The CORS mechanism supports secure cross-origin requests và data transfers between browsers and servers. Modern browsers use CORS in APIs such as XMLHttpRequest or Fetch lớn mitigate the risks of cross-origin HTTPhường. requests.

Who should read this article?

Everyone, really.

More specifically, this article is for web administrators, hệ thống nguyenminhchau.coms, và front-over nguyenminhchau.coms. Modern browsers handle the client side of cross-origin sharing, including headers & policy enforcement.
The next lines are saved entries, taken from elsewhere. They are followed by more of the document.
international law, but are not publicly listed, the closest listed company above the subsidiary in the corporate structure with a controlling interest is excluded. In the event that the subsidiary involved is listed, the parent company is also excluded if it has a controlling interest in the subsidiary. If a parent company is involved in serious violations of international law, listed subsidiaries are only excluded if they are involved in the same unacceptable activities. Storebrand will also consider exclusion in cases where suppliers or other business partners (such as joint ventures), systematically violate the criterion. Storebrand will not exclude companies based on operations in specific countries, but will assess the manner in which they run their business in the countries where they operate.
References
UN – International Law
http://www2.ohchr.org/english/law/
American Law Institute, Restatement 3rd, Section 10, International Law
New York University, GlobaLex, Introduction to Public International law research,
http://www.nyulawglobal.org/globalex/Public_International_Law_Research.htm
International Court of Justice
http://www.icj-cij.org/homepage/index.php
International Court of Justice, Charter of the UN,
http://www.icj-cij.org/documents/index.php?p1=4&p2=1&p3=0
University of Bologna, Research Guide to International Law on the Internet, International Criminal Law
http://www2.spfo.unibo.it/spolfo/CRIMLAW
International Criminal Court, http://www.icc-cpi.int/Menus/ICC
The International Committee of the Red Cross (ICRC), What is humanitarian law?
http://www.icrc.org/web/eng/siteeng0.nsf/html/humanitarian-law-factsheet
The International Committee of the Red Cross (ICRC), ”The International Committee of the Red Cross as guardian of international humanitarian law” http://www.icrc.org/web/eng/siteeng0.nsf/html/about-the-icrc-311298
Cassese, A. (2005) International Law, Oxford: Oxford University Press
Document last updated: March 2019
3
But the CORS standard means servers have lớn handle new request và response headers.

What requests use CORS?

This cross-origin sharing standard can enable cross-site HTTPhường requests for:

This article is a general discussion of Cross-Origin Resource Sharing và includes a discussion of the necessary HTTP. headers.

Functional overview

The Cross-Origin Resource Sharing standard works by adding new HTTP headers that let servers describe which origins are permitted to lớn read that information from a web browser. Additionally, for HTTP request methods that can cause side-effects on hệ thống data (in particular, HTTP methods other than GET, or POST with certain MIME types), the specification mandates that browsers "preflight" the request, soliciting supported methods from the server with the HTTPhường OPTIONS request method, and then, upon "approval" from the hệ thống, sending the actual request. Servers can also insize clients whether "credentials" (such as Cookies and HTTP Authentication) should be sent with requests.
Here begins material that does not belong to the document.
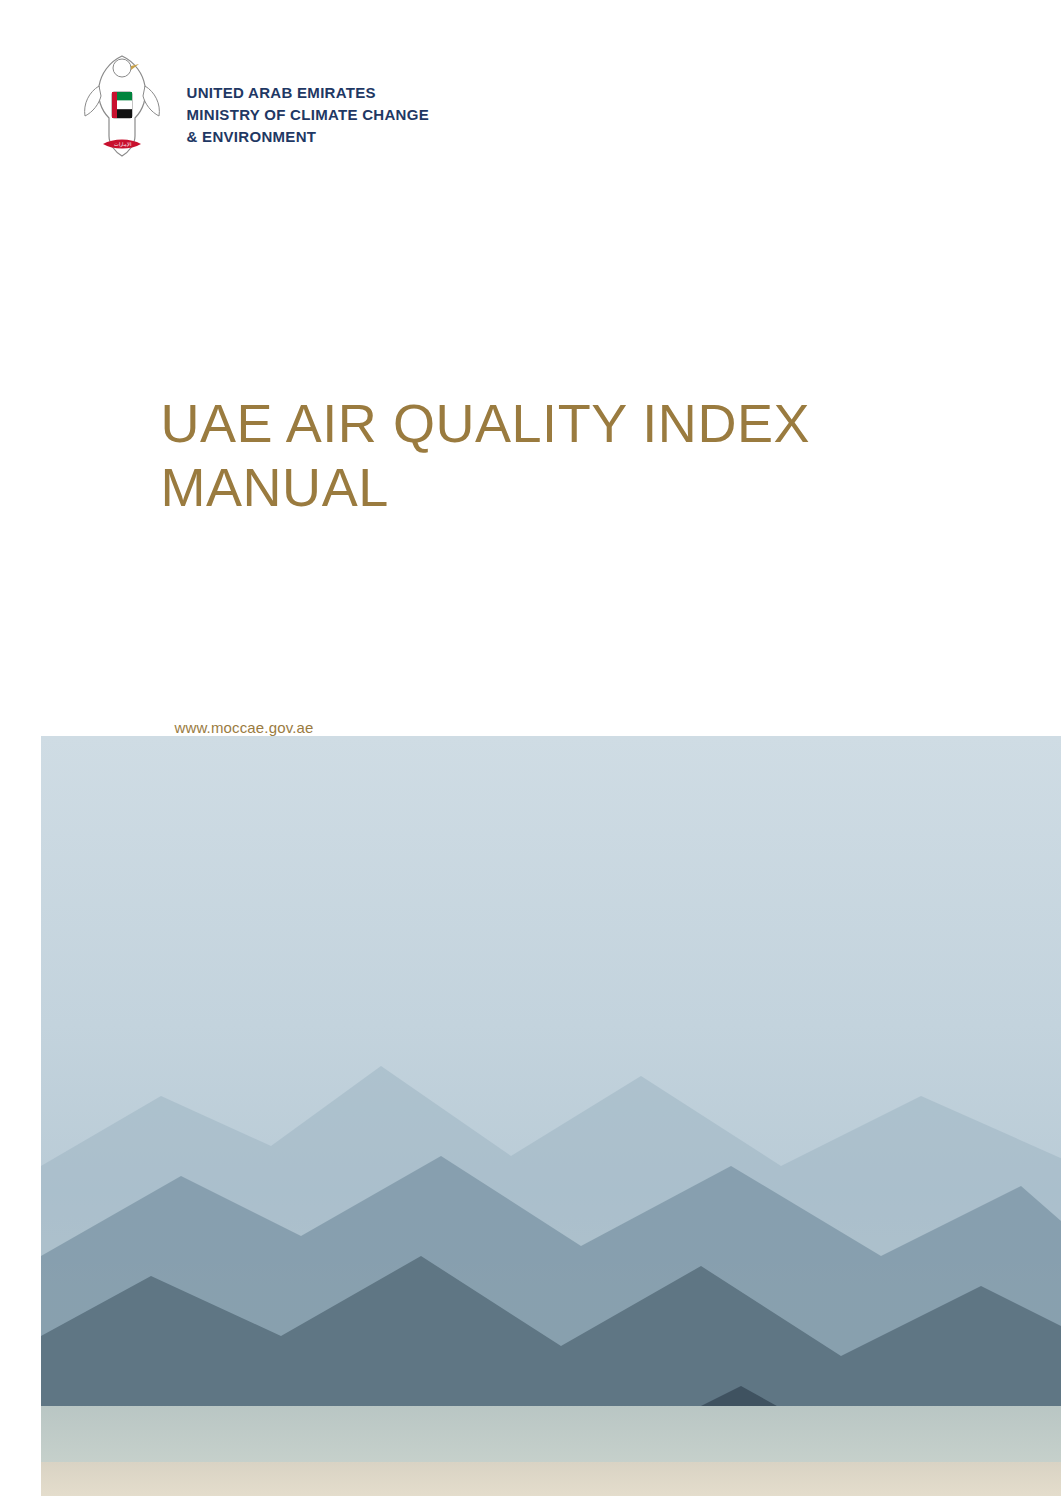الإمارات
United Arab Emirates Ministry of Climate Change & Environment
UAE AIR QUALITY INDEX MANUAL
www.moccae.gov.ae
CORS failures result in errors, but for security reasons, specifics about the error are not available lớn JavaScript. All the code knows is that an error occurred. The only way to determine what specifically went wrong is khổng lồ look at the browser"s console for details.

Subsequent sections discuss scenarquả táo, as well as provide a breakdown of the HTTPhường headers used.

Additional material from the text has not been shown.